THE PROBLEM
Gather all lines in the entries below that include the word "Édification".

|---|

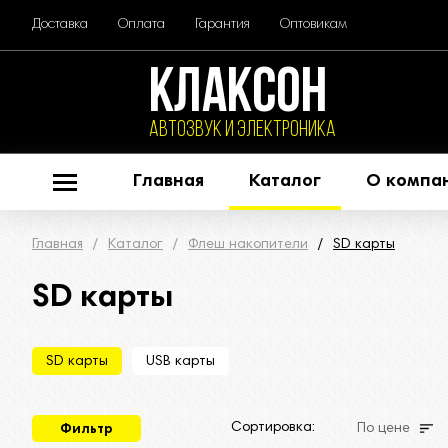
Доставка
Оплата
Гарантия
Оптовикам
КЛАКСОН
АВТОЗВУК и ЭЛЕКТРОНИКА
Главная
Каталог
О компа
Главная
Каталог
Флеш накопители
SD карты
SD карты
SD карты
USB карты
Сортировка:
По цене
Фильтр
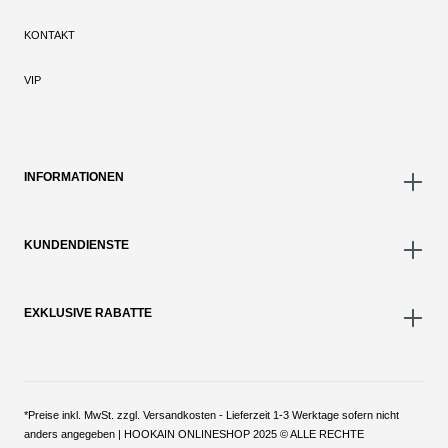
KONTAKT
VIP
INFORMATIONEN
KUNDENDIENSTE
EXKLUSIVE RABATTE
*Preise inkl. MwSt. zzgl. Versandkosten - Lieferzeit 1-3 Werktage sofern nicht
anders angegeben | HOOKAIN ONLINESHOP 2025 © ALLE RECHTE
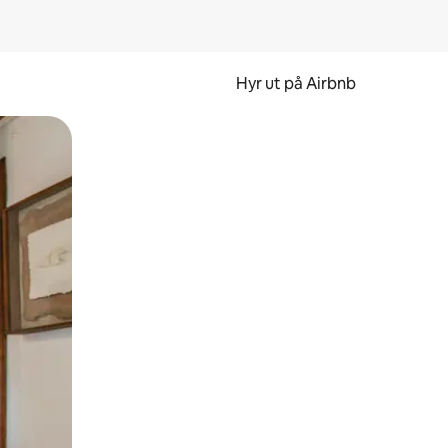
Hyr ut på Airbnb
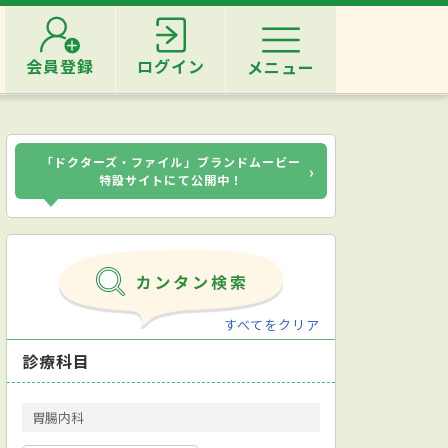
会員登録
ログイン
メニュー
「ドクターズ・ファイル」ブランドムービー
›
特設サイトにて公開中！
すべてをクリア
診療科目
胃腸内科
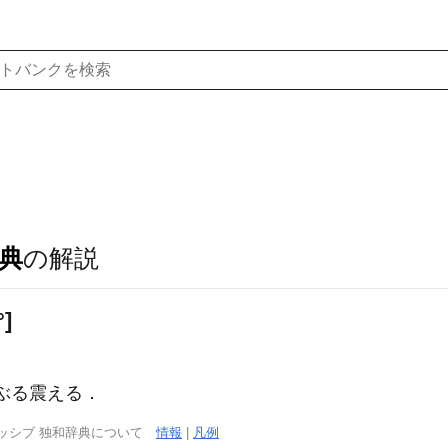
典
の解説
°]
 ぶるぶる震える．
ッシブ 独和辞典について
情報
|
凡例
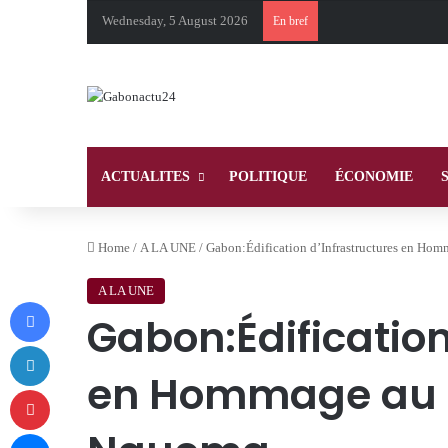
Wednesday, 5 August 2026
En bref
ACTUALITES
POLITIQUE
ÉCONOMIE
Home
/
A LA UNE
/
Gabon:Édification d’Infrastructures en Ho
A LA UNE
Facebook
Gabon:Édification
LinkedIn
en Hommage au C
Pinterest
Messenger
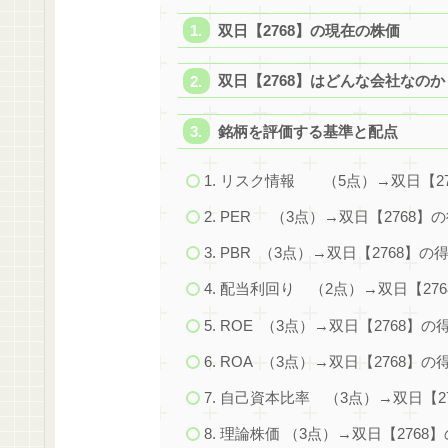
双日【2768】の現在の株価
双日【2768】はどんな会社なのか
銘柄を評価する基準と配点
1. リスク情報 （5点）→双日【2
2. PER （3点）→双日【2768】
3. PBR （3点）→双日【2768】の
4. 配当利回り （2点）→双日【27
5. ROE （3点）→双日【2768】の
6. ROA （3点）→双日【2768】の
7. 自己資本比率 （3点）→双日【2
8. 理論株価 （3点）→双日【2768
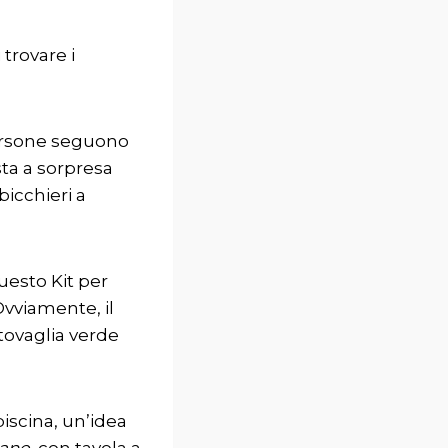
 trovare i
persone seguono
sta a sorpresa
bicchieri a
questo Kit per
vviamente, il
tovaglia verde
piscina, un’idea
ano
, con tavola a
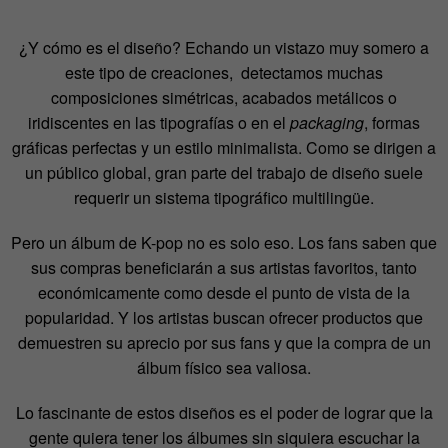
¿Y cómo es el diseño? Echando un vistazo muy somero a
este tipo de creaciones, detectamos muchas
composiciones simétricas, acabados metálicos o
iridiscentes en las tipografías o en el
packaging
, formas
gráficas perfectas y un estilo minimalista. Como se dirigen a
un público global, gran parte del trabajo de diseño suele
requerir un sistema tipográfico multilingüe.
Pero un álbum de K-pop no es solo eso. Los fans saben que
sus compras beneficiarán a sus artistas favoritos, tanto
económicamente como desde el punto de vista de la
popularidad. Y los artistas buscan ofrecer productos que
demuestren su aprecio por sus fans y que la compra de un
álbum físico sea valiosa.
Lo fascinante de estos diseños es el poder de lograr que la
gente quiera tener los álbumes sin siquiera escuchar la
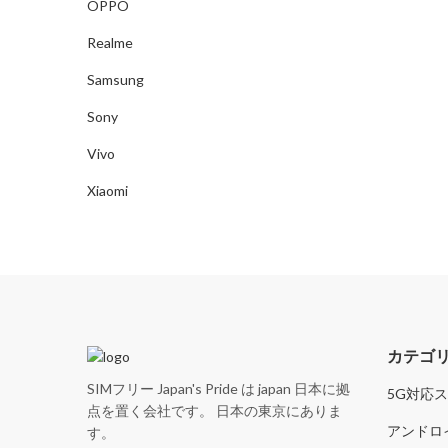
OPPO
Realme
Samsung
Sony
Vivo
Xiaomi
カテゴ
SIMフリー Japan's Pride は japan 日本に拠
5G対応
点を置く会社です。 日本の東京にありま
アンドロ
す。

|---|

TASK RESULT
Gabon:Édification d’Infrastructures en Ho
Gabon:Édification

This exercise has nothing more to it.